━━━━━ Records provided ━━━━━

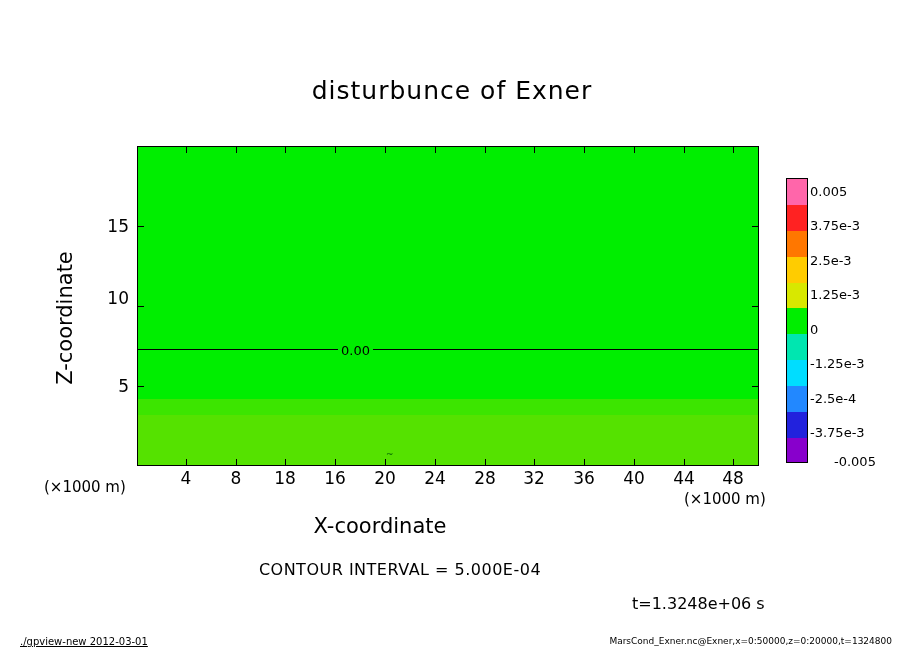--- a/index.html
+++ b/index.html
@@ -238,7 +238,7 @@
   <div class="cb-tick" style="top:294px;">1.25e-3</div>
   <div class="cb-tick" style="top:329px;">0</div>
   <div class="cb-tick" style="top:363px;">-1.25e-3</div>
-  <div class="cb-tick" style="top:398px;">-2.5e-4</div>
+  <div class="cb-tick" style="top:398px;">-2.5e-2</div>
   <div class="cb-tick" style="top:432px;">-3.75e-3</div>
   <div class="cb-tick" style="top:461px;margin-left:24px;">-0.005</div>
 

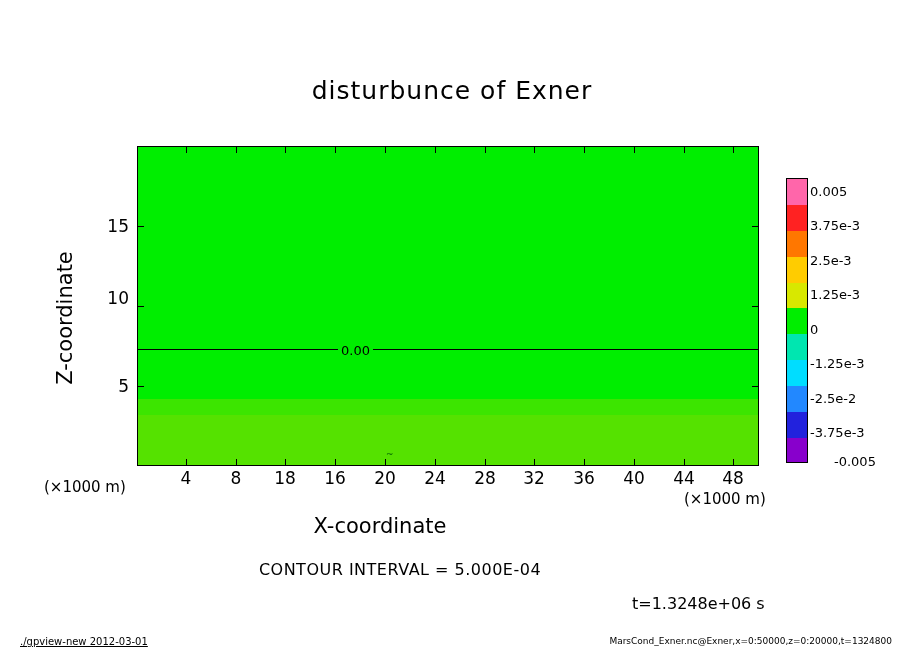--- a/index.html
+++ b/index.html
@@ -240,7 +240,7 @@
   <div class="cb-tick" style="top:363px;">-1.25e-3</div>
   <div class="cb-tick" style="top:398px;">-2.5e-2</div>
   <div class="cb-tick" style="top:432px;">-3.75e-3</div>
-  <div class="cb-tick" style="top:461px;margin-left:24px;">-0.005</div>
+  <div class="cb-tick" style="top:461px;">-0.005</div>
 
 </div>
 

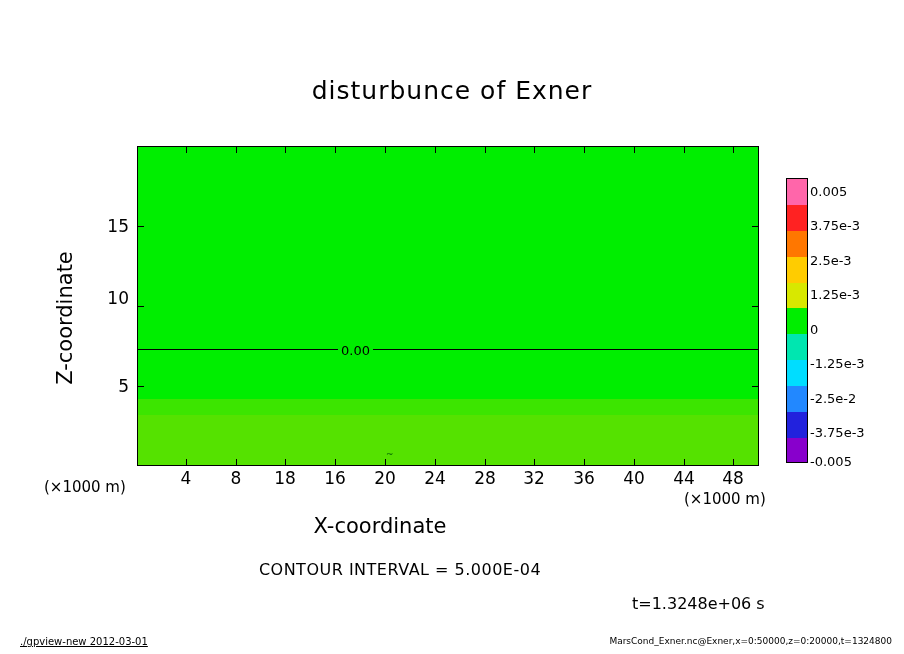--- a/index.html
+++ b/index.html
@@ -115,8 +115,7 @@
 
   #footer-left {
     left: 20px; top: 636px;
-    font-size: 10px;
-    text-decoration: underline;
+    font-size: 14px;
   }
   #footer-right {
     right: 12px; top: 636px;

━━━━━

Your task:
Return the data word for word without its pictures.

Solution to this task:
--- a/index.html
+++ b/index.html
@@ -238,7 +238,7 @@
   <div class="cb-tick" style="top:294px;">1.25e-3</div>
   <div class="cb-tick" style="top:329px;">0</div>
   <div class="cb-tick" style="top:363px;">-1.25e-3</div>
-  <div class="cb-tick" style="top:398px;">-2.5e-4</div>
+  <div class="cb-tick" style="top:398px;">-2.5e-2</div>
   <div class="cb-tick" style="top:432px;">-3.75e-3</div>
   <div class="cb-tick" style="top:461px;margin-left:24px;">-0.005</div>
 

--- a/index.html
+++ b/index.html
@@ -240,7 +240,7 @@
   <div class="cb-tick" style="top:363px;">-1.25e-3</div>
   <div class="cb-tick" style="top:398px;">-2.5e-2</div>
   <div class="cb-tick" style="top:432px;">-3.75e-3</div>
-  <div class="cb-tick" style="top:461px;margin-left:24px;">-0.005</div>
+  <div class="cb-tick" style="top:461px;">-0.005</div>
 
 </div>
 

--- a/index.html
+++ b/index.html
@@ -115,8 +115,7 @@
 
   #footer-left {
     left: 20px; top: 636px;
-    font-size: 10px;
-    text-decoration: underline;
+    font-size: 14px;
   }
   #footer-right {
     right: 12px; top: 636px;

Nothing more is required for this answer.